BEGIN RECORDS TO USE

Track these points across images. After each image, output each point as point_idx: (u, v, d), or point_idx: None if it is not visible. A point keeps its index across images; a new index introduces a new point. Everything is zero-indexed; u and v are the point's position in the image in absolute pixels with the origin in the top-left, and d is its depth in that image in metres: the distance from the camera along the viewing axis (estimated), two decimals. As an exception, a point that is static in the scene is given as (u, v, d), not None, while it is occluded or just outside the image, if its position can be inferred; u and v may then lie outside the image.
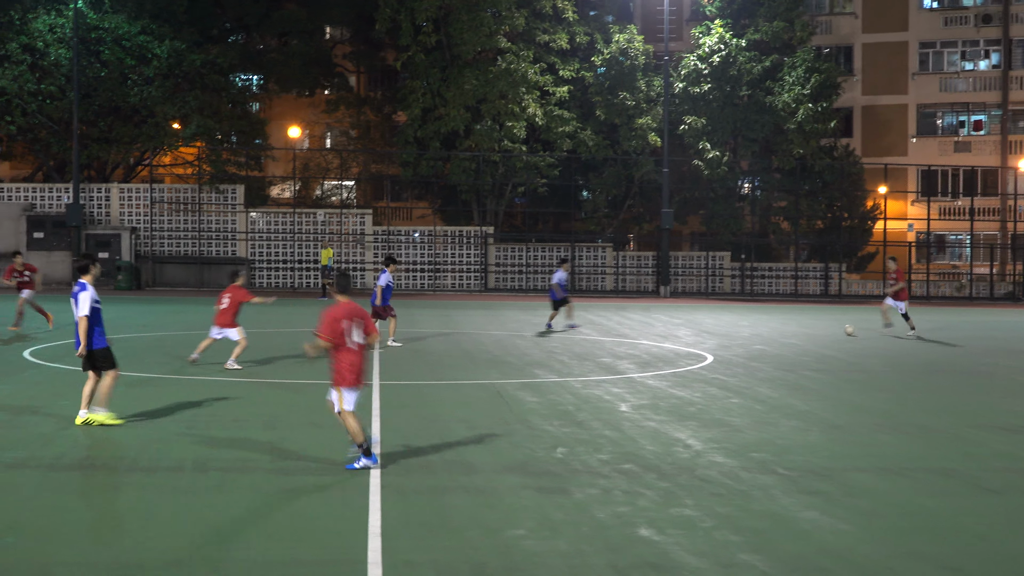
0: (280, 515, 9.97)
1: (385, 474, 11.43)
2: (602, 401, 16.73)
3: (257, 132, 57.49)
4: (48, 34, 48.46)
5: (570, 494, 10.82)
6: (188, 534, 9.30)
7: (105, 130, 50.27)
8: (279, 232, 49.95)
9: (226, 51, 54.43)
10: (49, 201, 49.33)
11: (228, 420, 14.59)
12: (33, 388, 17.19)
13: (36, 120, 49.60)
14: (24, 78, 48.46)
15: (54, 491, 10.68)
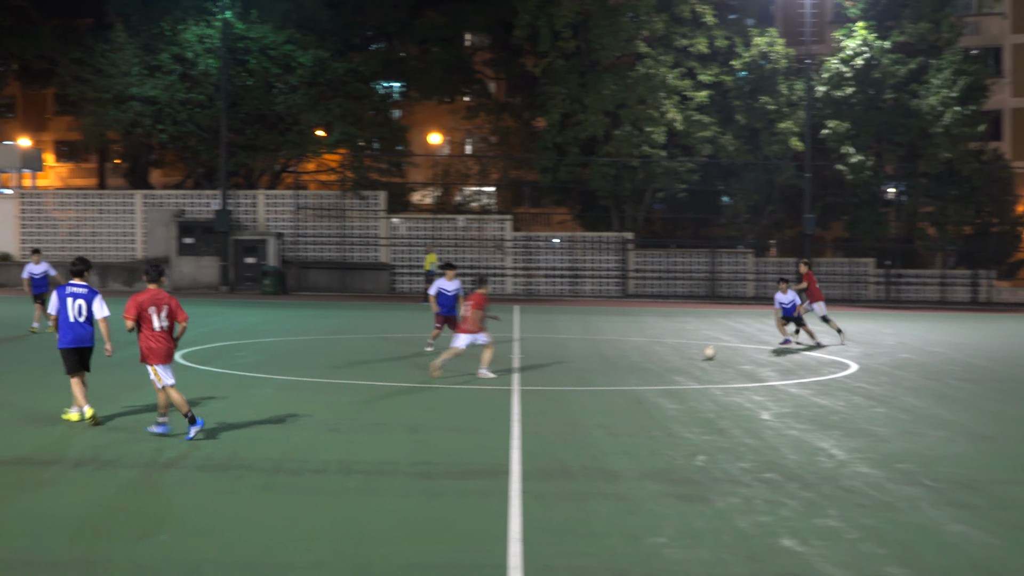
0: (422, 518, 10.06)
1: (526, 479, 11.47)
2: (743, 409, 16.56)
3: (399, 139, 58.21)
4: (198, 45, 49.76)
5: (711, 502, 10.74)
6: (332, 536, 9.45)
7: (251, 138, 51.39)
8: (420, 238, 50.47)
9: (368, 59, 55.24)
10: (198, 207, 50.60)
11: (371, 423, 14.78)
12: (184, 390, 17.58)
13: (186, 128, 50.95)
14: (175, 87, 49.87)
15: (203, 491, 10.94)
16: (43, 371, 19.86)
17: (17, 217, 50.99)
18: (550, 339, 27.18)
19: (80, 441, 13.15)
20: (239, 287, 48.34)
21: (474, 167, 61.32)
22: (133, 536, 9.32)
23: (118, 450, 12.65)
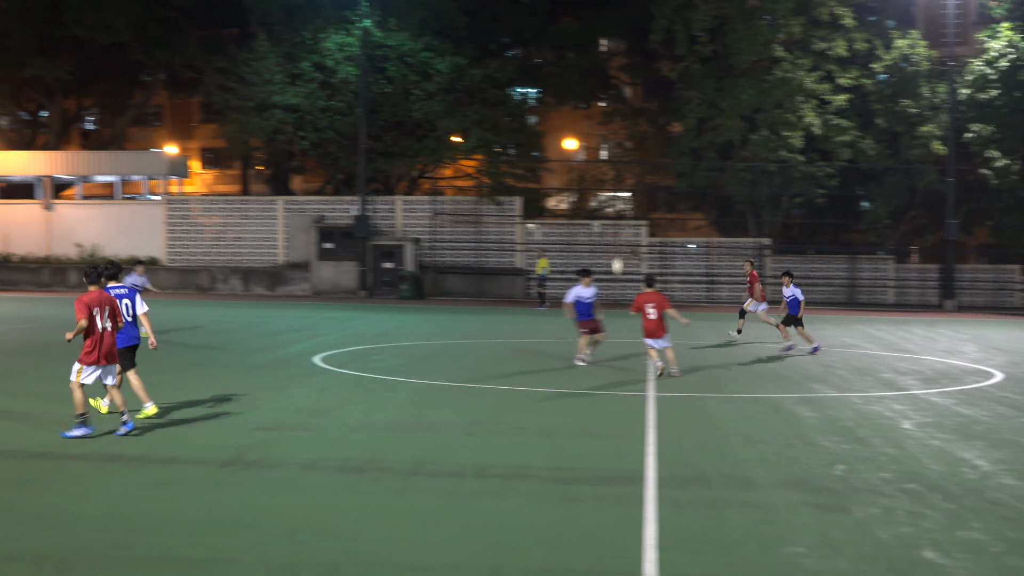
0: (557, 523, 10.10)
1: (661, 486, 11.44)
2: (883, 418, 16.26)
3: (534, 144, 58.41)
4: (338, 53, 50.61)
5: (850, 512, 10.58)
6: (468, 539, 9.54)
7: (390, 144, 52.07)
8: (555, 243, 50.57)
9: (504, 65, 55.58)
10: (338, 213, 51.41)
11: (507, 428, 14.87)
12: (323, 393, 17.95)
13: (326, 135, 51.84)
14: (316, 95, 50.81)
15: (342, 492, 11.13)
16: (183, 372, 20.40)
17: (164, 223, 52.43)
18: (685, 345, 27.01)
19: (227, 442, 13.47)
20: (377, 292, 48.99)
21: (609, 172, 61.22)
22: (273, 535, 9.53)
23: (261, 451, 12.94)
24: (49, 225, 53.34)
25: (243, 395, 17.46)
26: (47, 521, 9.80)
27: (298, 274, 50.28)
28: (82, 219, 53.45)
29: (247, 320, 33.90)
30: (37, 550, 8.90)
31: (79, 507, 10.31)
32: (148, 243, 52.12)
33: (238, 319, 34.26)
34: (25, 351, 24.17)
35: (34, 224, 53.46)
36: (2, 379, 19.04)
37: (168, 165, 55.17)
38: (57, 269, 51.66)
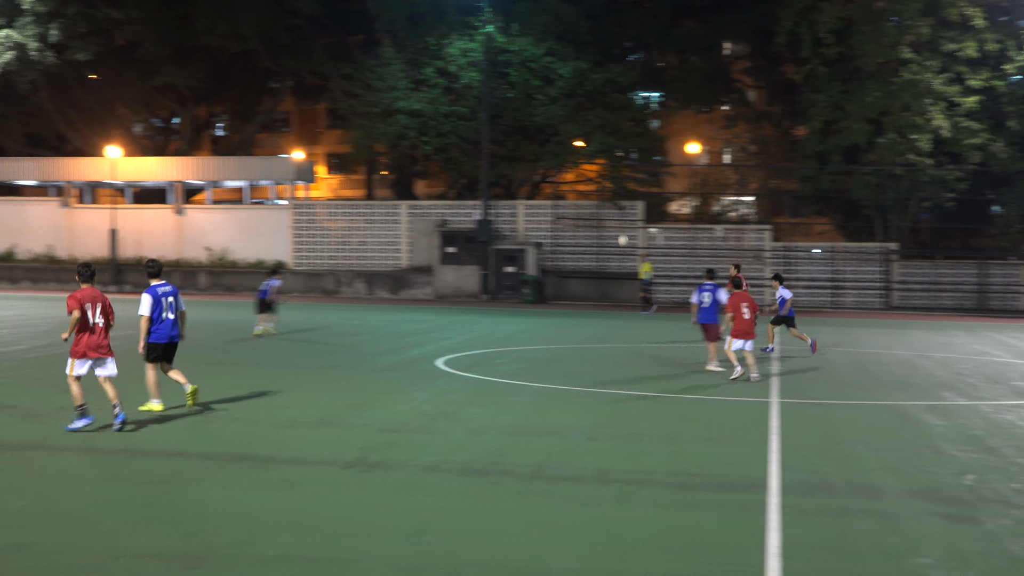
0: (678, 529, 10.07)
1: (785, 493, 11.33)
2: (1015, 427, 15.88)
3: (656, 149, 58.17)
4: (461, 58, 51.01)
5: (980, 523, 10.36)
6: (588, 544, 9.56)
7: (512, 149, 52.29)
8: (677, 248, 50.30)
9: (627, 69, 55.49)
10: (460, 217, 51.78)
11: (627, 433, 14.85)
12: (445, 396, 18.11)
13: (449, 140, 52.26)
14: (439, 100, 51.28)
15: (464, 494, 11.23)
16: (310, 374, 20.73)
17: (291, 227, 53.34)
18: (810, 351, 26.66)
19: (351, 443, 13.68)
20: (499, 296, 49.23)
21: (732, 176, 60.68)
22: (396, 536, 9.65)
23: (385, 453, 13.11)
24: (180, 229, 54.62)
25: (367, 397, 17.70)
26: (179, 519, 10.06)
27: (421, 278, 50.76)
28: (211, 223, 54.64)
29: (371, 323, 34.32)
30: (170, 547, 9.15)
31: (209, 505, 10.56)
32: (275, 247, 53.06)
33: (362, 322, 34.70)
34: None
35: (166, 228, 54.78)
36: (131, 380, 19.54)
37: (295, 170, 56.12)
38: (187, 272, 52.85)
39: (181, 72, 56.74)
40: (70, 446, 13.28)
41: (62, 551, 8.99)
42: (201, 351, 24.72)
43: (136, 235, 54.68)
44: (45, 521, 9.88)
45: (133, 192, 60.62)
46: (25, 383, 18.64)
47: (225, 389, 18.33)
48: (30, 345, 25.23)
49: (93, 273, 14.67)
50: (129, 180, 56.56)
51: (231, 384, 19.01)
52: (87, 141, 62.23)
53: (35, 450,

END RECORDS TO USE

▸ PROBLEM TO SOLVE
Using the records above, print exactly the run of lines that starts with the line with "4: (48, 34, 48.46)" and goes on through the line with "36: (2, 379, 19.04)", pictures excluded.

▸ WRITTEN SOLUTION
4: (48, 34, 48.46)
5: (570, 494, 10.82)
6: (188, 534, 9.30)
7: (105, 130, 50.27)
8: (279, 232, 49.95)
9: (226, 51, 54.43)
10: (49, 201, 49.33)
11: (228, 420, 14.59)
12: (33, 388, 17.19)
13: (36, 120, 49.60)
14: (24, 78, 48.46)
15: (54, 491, 10.68)
0: (422, 518, 10.06)
1: (526, 479, 11.47)
2: (743, 409, 16.56)
3: (399, 139, 58.21)
4: (198, 45, 49.76)
5: (711, 502, 10.74)
6: (332, 536, 9.45)
7: (251, 138, 51.39)
8: (420, 238, 50.47)
9: (368, 59, 55.24)
10: (198, 207, 50.60)
11: (371, 423, 14.78)
12: (184, 390, 17.58)
13: (186, 128, 50.95)
14: (175, 87, 49.87)
15: (203, 491, 10.94)
16: (43, 371, 19.86)
17: (17, 217, 50.99)
18: (550, 339, 27.18)
19: (80, 441, 13.15)
20: (239, 287, 48.34)
21: (474, 167, 61.32)
22: (133, 536, 9.32)
23: (118, 450, 12.65)
0: (557, 523, 10.10)
1: (661, 486, 11.44)
2: (883, 418, 16.26)
3: (534, 144, 58.41)
4: (338, 53, 50.61)
5: (850, 512, 10.58)
6: (468, 539, 9.54)
7: (390, 144, 52.07)
8: (555, 243, 50.57)
9: (504, 65, 55.58)
10: (338, 213, 51.41)
11: (507, 428, 14.87)
12: (323, 393, 17.95)
13: (326, 135, 51.84)
14: (316, 95, 50.81)
15: (342, 492, 11.13)
16: (183, 372, 20.40)
17: (164, 223, 52.43)
18: (685, 345, 27.01)
19: (227, 442, 13.47)
20: (377, 292, 48.99)
21: (609, 172, 61.22)
22: (273, 535, 9.53)
23: (261, 451, 12.94)
24: (49, 225, 53.34)
25: (243, 395, 17.46)
26: (47, 521, 9.80)
27: (298, 274, 50.28)
28: (82, 219, 53.45)
29: (247, 320, 33.90)
30: (37, 550, 8.90)
31: (79, 507, 10.31)
32: (148, 243, 52.12)
33: (238, 319, 34.26)
34: (25, 351, 24.17)
35: (34, 224, 53.46)
36: (2, 379, 19.04)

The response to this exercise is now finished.